* _Records from a data source_
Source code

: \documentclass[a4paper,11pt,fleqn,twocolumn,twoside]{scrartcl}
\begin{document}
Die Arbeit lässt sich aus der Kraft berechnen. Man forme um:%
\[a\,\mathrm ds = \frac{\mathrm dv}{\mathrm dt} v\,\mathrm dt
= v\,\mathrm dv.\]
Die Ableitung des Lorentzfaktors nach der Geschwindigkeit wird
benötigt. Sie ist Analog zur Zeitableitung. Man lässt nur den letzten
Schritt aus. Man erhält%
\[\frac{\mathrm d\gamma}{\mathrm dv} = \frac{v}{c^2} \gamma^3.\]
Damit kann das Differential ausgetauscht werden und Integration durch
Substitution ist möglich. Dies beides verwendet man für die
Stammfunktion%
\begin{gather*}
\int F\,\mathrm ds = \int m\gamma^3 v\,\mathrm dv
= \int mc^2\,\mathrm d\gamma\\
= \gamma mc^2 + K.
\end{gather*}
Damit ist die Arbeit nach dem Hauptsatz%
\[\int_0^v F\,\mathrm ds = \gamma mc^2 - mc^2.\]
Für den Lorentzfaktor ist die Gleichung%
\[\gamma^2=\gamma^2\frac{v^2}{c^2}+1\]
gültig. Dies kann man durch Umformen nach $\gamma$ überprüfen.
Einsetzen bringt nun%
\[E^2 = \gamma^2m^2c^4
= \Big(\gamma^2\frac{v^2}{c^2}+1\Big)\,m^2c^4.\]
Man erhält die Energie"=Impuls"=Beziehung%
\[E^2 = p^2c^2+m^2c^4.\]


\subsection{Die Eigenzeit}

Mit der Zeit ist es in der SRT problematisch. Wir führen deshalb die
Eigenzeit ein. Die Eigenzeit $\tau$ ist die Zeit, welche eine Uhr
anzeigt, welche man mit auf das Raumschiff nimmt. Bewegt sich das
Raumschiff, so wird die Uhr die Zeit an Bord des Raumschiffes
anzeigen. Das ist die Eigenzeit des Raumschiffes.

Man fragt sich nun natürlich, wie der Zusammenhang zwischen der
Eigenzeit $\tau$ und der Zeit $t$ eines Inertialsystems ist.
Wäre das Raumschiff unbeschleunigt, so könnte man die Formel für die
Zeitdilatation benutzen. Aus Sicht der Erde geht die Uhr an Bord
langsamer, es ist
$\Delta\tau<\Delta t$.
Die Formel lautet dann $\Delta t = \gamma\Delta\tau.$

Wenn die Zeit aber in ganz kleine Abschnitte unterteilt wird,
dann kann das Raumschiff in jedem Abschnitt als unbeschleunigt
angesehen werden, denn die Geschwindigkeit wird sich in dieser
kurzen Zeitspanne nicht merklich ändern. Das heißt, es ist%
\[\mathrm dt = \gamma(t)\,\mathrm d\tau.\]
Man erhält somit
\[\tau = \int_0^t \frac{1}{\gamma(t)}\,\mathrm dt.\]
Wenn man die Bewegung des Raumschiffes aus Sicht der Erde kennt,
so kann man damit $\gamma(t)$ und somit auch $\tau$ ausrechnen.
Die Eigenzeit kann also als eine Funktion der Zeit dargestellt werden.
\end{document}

* _TO DO_
All entries given above should be transcribed exactly, with none omitted.

* _TASK OUTPUT_
Source code

: \documentclass[a4paper,11pt,fleqn,twocolumn,twoside]{scrartcl}
\begin{document}
Die Arbeit lässt sich aus der Kraft berechnen. Man forme um:%
\[a\,\mathrm ds = \frac{\mathrm dv}{\mathrm dt} v\,\mathrm dt
= v\,\mathrm dv.\]
Die Ableitung des Lorentzfaktors nach der Geschwindigkeit wird
benötigt. Sie ist Analog zur Zeitableitung. Man lässt nur den letzten
Schritt aus. Man erhält%
\[\frac{\mathrm d\gamma}{\mathrm dv} = \frac{v}{c^2} \gamma^3.\]
Damit kann das Differential ausgetauscht werden und Integration durch
Substitution ist möglich. Dies beides verwendet man für die
Stammfunktion%
\begin{gather*}
\int F\,\mathrm ds = \int m\gamma^3 v\,\mathrm dv
= \int mc^2\,\mathrm d\gamma\\
= \gamma mc^2 + K.
\end{gather*}
Damit ist die Arbeit nach dem Hauptsatz%
\[\int_0^v F\,\mathrm ds = \gamma mc^2 - mc^2.\]
Für den Lorentzfaktor ist die Gleichung%
\[\gamma^2=\gamma^2\frac{v^2}{c^2}+1\]
gültig. Dies kann man durch Umformen nach $\gamma$ überprüfen.
Einsetzen bringt nun%
\[E^2 = \gamma^2m^2c^4
= \Big(\gamma^2\frac{v^2}{c^2}+1\Big)\,m^2c^4.\]
Man erhält die Energie"=Impuls"=Beziehung%
\[E^2 = p^2c^2+m^2c^4.\]


\subsection{Die Eigenzeit}

Mit der Zeit ist es in der SRT problematisch. Wir führen deshalb die
Eigenzeit ein. Die Eigenzeit $\tau$ ist die Zeit, welche eine Uhr
anzeigt, welche man mit auf das Raumschiff nimmt. Bewegt sich das
Raumschiff, so wird die Uhr die Zeit an Bord des Raumschiffes
anzeigen. Das ist die Eigenzeit des Raumschiffes.

Man fragt sich nun natürlich, wie der Zusammenhang zwischen der
Eigenzeit $\tau$ und der Zeit $t$ eines Inertialsystems ist.
Wäre das Raumschiff unbeschleunigt, so könnte man die Formel für die
Zeitdilatation benutzen. Aus Sicht der Erde geht die Uhr an Bord
langsamer, es ist
$\Delta\tau<\Delta t$.
Die Formel lautet dann $\Delta t = \gamma\Delta\tau.$

Wenn die Zeit aber in ganz kleine Abschnitte unterteilt wird,
dann kann das Raumschiff in jedem Abschnitt als unbeschleunigt
angesehen werden, denn die Geschwindigkeit wird sich in dieser
kurzen Zeitspanne nicht merklich ändern. Das heißt, es ist%
\[\mathrm dt = \gamma(t)\,\mathrm d\tau.\]
Man erhält somit
\[\tau = \int_0^t \frac{1}{\gamma(t)}\,\mathrm dt.\]
Wenn man die Bewegung des Raumschiffes aus Sicht der Erde kennt,
so kann man damit $\gamma(t)$ und somit auch $\tau$ ausrechnen.
Die Eigenzeit kann also als eine Funktion der Zeit dargestellt werden.
\end{document}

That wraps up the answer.